▸ **Records provided**
++++++++++

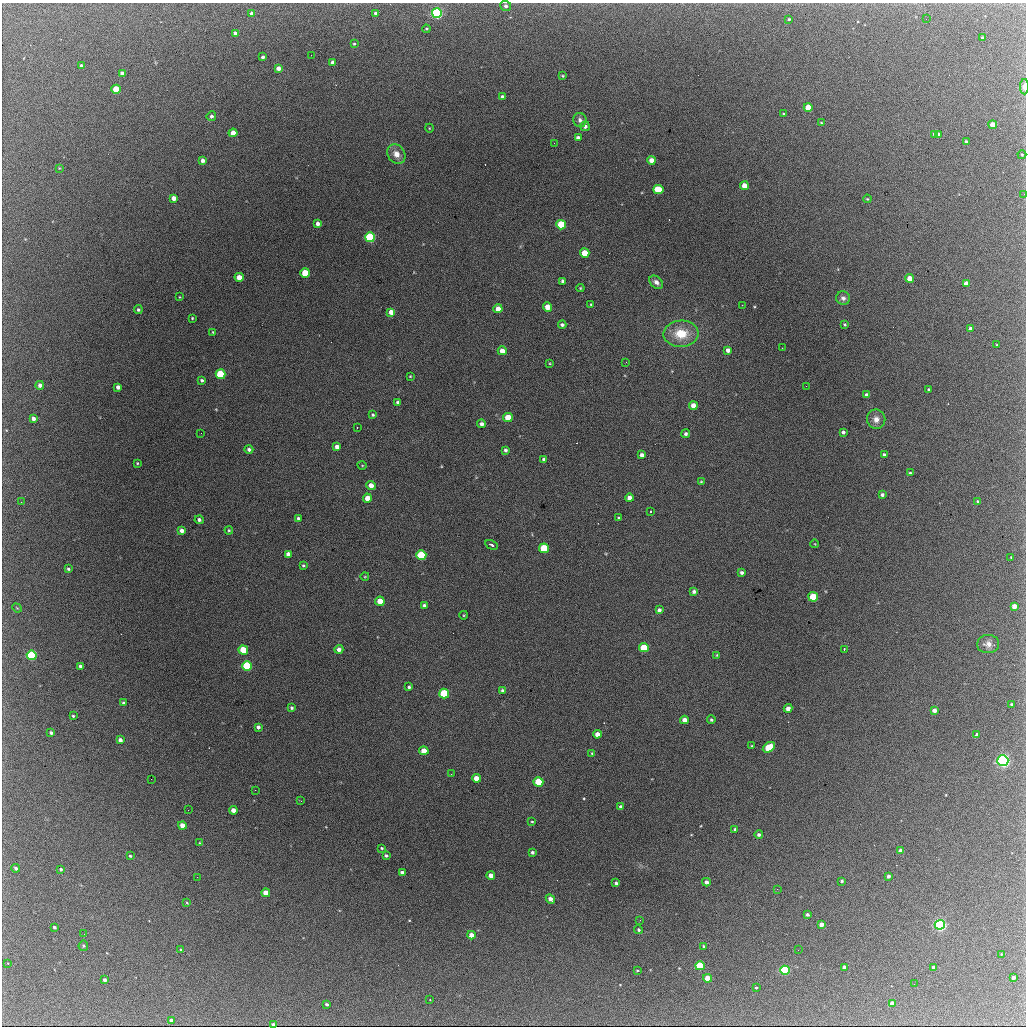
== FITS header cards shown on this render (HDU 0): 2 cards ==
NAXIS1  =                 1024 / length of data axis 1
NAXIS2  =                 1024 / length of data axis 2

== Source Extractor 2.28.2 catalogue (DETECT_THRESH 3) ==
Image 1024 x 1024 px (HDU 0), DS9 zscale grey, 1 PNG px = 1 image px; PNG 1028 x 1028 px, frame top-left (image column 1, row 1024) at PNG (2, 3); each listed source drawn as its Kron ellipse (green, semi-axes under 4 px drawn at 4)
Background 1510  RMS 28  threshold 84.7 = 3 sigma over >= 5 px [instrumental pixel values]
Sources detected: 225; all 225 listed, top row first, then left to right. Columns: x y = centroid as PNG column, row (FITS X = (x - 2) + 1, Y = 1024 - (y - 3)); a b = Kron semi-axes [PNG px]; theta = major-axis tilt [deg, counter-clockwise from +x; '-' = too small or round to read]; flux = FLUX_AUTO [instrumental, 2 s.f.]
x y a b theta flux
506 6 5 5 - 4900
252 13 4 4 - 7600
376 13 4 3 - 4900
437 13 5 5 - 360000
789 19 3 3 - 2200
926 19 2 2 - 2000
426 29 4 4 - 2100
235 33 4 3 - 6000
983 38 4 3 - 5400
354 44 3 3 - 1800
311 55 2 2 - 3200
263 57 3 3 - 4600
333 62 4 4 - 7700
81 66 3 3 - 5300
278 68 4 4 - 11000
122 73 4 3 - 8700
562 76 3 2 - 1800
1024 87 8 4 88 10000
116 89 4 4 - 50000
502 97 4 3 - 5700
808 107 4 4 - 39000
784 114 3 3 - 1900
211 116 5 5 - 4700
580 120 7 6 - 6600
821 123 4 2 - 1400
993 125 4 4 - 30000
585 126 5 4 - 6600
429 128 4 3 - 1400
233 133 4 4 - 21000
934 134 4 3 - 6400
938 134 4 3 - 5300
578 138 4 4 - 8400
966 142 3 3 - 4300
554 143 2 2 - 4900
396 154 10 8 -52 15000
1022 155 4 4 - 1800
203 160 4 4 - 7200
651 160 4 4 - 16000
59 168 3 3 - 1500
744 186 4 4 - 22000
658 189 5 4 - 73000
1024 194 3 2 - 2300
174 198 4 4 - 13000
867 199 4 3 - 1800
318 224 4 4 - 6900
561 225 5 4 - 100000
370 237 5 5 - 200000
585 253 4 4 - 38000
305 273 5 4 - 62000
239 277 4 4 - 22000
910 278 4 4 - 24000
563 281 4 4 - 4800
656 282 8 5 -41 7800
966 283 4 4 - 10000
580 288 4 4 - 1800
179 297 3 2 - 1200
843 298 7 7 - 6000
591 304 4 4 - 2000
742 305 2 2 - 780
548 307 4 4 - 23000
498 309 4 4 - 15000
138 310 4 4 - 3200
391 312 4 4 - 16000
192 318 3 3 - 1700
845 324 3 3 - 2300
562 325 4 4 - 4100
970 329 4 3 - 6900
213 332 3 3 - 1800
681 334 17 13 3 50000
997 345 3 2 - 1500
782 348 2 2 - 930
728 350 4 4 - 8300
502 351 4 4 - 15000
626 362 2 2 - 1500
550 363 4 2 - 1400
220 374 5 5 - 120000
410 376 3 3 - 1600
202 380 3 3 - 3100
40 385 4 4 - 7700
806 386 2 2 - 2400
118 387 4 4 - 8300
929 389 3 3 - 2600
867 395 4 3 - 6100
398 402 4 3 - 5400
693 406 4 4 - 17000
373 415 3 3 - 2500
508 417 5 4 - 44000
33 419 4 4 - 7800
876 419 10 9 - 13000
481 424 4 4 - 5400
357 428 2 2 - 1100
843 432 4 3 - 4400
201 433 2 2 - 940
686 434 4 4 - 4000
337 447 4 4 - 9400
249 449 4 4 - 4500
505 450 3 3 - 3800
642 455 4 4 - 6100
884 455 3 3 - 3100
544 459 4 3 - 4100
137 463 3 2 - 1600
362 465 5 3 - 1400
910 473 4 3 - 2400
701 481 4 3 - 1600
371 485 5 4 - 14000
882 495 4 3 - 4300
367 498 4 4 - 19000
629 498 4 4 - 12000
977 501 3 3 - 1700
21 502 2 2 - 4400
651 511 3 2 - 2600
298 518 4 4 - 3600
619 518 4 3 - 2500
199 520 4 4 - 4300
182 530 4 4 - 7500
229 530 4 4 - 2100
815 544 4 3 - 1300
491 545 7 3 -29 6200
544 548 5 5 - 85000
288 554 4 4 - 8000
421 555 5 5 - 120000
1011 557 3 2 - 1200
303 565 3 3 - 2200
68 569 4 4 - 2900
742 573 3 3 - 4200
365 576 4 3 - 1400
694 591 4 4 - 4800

++++++++++

▸ **Problem**
Put each line of the listing above into a JSON list of strings, one string per line, with blank lines left out. Leave the picture out of the answer.

▸ **Exercise result**
[
  "== FITS header cards shown on this render (HDU 0): 2 cards ==",
  "NAXIS1  =                 1024 / length of data axis 1",
  "NAXIS2  =                 1024 / length of data axis 2",
  "== Source Extractor 2.28.2 catalogue (DETECT_THRESH 3) ==",
  "Image 1024 x 1024 px (HDU 0), DS9 zscale grey, 1 PNG px = 1 image px; PNG 1028 x 1028 px, frame top-left (image column 1, row 1024) at PNG (2, 3); each listed source drawn as its Kron ellipse (green, semi-axes under 4 px drawn at 4)",
  "Background 1510  RMS 28  threshold 84.7 = 3 sigma over >= 5 px [instrumental pixel values]",
  "Sources detected: 225; all 225 listed, top row first, then left to right. Columns: x y = centroid as PNG column, row (FITS X = (x - 2) + 1, Y = 1024 - (y - 3)); a b = Kron semi-axes [PNG px]; theta = major-axis tilt [deg, counter-clockwise from +x; '-' = too small or round to read]; flux = FLUX_AUTO [instrumental, 2 s.f.]",
  "x y a b theta flux",
  "506 6 5 5 - 4900",
  "252 13 4 4 - 7600",
  "376 13 4 3 - 4900",
  "437 13 5 5 - 360000",
  "789 19 3 3 - 2200",
  "926 19 2 2 - 2000",
  "426 29 4 4 - 2100",
  "235 33 4 3 - 6000",
  "983 38 4 3 - 5400",
  "354 44 3 3 - 1800",
  "311 55 2 2 - 3200",
  "263 57 3 3 - 4600",
  "333 62 4 4 - 7700",
  "81 66 3 3 - 5300",
  "278 68 4 4 - 11000",
  "122 73 4 3 - 8700",
  "562 76 3 2 - 1800",
  "1024 87 8 4 88 10000",
  "116 89 4 4 - 50000",
  "502 97 4 3 - 5700",
  "808 107 4 4 - 39000",
  "784 114 3 3 - 1900",
  "211 116 5 5 - 4700",
  "580 120 7 6 - 6600",
  "821 123 4 2 - 1400",
  "993 125 4 4 - 30000",
  "585 126 5 4 - 6600",
  "429 128 4 3 - 1400",
  "233 133 4 4 - 21000",
  "934 134 4 3 - 6400",
  "938 134 4 3 - 5300",
  "578 138 4 4 - 8400",
  "966 142 3 3 - 4300",
  "554 143 2 2 - 4900",
  "396 154 10 8 -52 15000",
  "1022 155 4 4 - 1800",
  "203 160 4 4 - 7200",
  "651 160 4 4 - 16000",
  "59 168 3 3 - 1500",
  "744 186 4 4 - 22000",
  "658 189 5 4 - 73000",
  "1024 194 3 2 - 2300",
  "174 198 4 4 - 13000",
  "867 199 4 3 - 1800",
  "318 224 4 4 - 6900",
  "561 225 5 4 - 100000",
  "370 237 5 5 - 200000",
  "585 253 4 4 - 38000",
  "305 273 5 4 - 62000",
  "239 277 4 4 - 22000",
  "910 278 4 4 - 24000",
  "563 281 4 4 - 4800",
  "656 282 8 5 -41 7800",
  "966 283 4 4 - 10000",
  "580 288 4 4 - 1800",
  "179 297 3 2 - 1200",
  "843 298 7 7 - 6000",
  "591 304 4 4 - 2000",
  "742 305 2 2 - 780",
  "548 307 4 4 - 23000",
  "498 309 4 4 - 15000",
  "138 310 4 4 - 3200",
  "391 312 4 4 - 16000",
  "192 318 3 3 - 1700",
  "845 324 3 3 - 2300",
  "562 325 4 4 - 4100",
  "970 329 4 3 - 6900",
  "213 332 3 3 - 1800",
  "681 334 17 13 3 50000",
  "997 345 3 2 - 1500",
  "782 348 2 2 - 930",
  "728 350 4 4 - 8300",
  "502 351 4 4 - 15000",
  "626 362 2 2 - 1500",
  "550 363 4 2 - 1400",
  "220 374 5 5 - 120000",
  "410 376 3 3 - 1600",
  "202 380 3 3 - 3100",
  "40 385 4 4 - 7700",
  "806 386 2 2 - 2400",
  "118 387 4 4 - 8300",
  "929 389 3 3 - 2600",
  "867 395 4 3 - 6100",
  "398 402 4 3 - 5400",
  "693 406 4 4 - 17000",
  "373 415 3 3 - 2500",
  "508 417 5 4 - 44000",
  "33 419 4 4 - 7800",
  "876 419 10 9 - 13000",
  "481 424 4 4 - 5400",
  "357 428 2 2 - 1100",
  "843 432 4 3 - 4400",
  "201 433 2 2 - 940",
  "686 434 4 4 - 4000",
  "337 447 4 4 - 9400",
  "249 449 4 4 - 4500",
  "505 450 3 3 - 3800",
  "642 455 4 4 - 6100",
  "884 455 3 3 - 3100",
  "544 459 4 3 - 4100",
  "137 463 3 2 - 1600",
  "362 465 5 3 - 1400",
  "910 473 4 3 - 2400",
  "701 481 4 3 - 1600",
  "371 485 5 4 - 14000",
  "882 495 4 3 - 4300",
  "367 498 4 4 - 19000",
  "629 498 4 4 - 12000",
  "977 501 3 3 - 1700",
  "21 502 2 2 - 4400",
  "651 511 3 2 - 2600",
  "298 518 4 4 - 3600",
  "619 518 4 3 - 2500",
  "199 520 4 4 - 4300",
  "182 530 4 4 - 7500",
  "229 530 4 4 - 2100",
  "815 544 4 3 - 1300",
  "491 545 7 3 -29 6200",
  "544 548 5 5 - 85000",
  "288 554 4 4 - 8000",
  "421 555 5 5 - 120000",
  "1011 557 3 2 - 1200",
  "303 565 3 3 - 2200",
  "68 569 4 4 - 2900",
  "742 573 3 3 - 4200",
  "365 576 4 3 - 1400",
  "694 591 4 4 - 4800"
]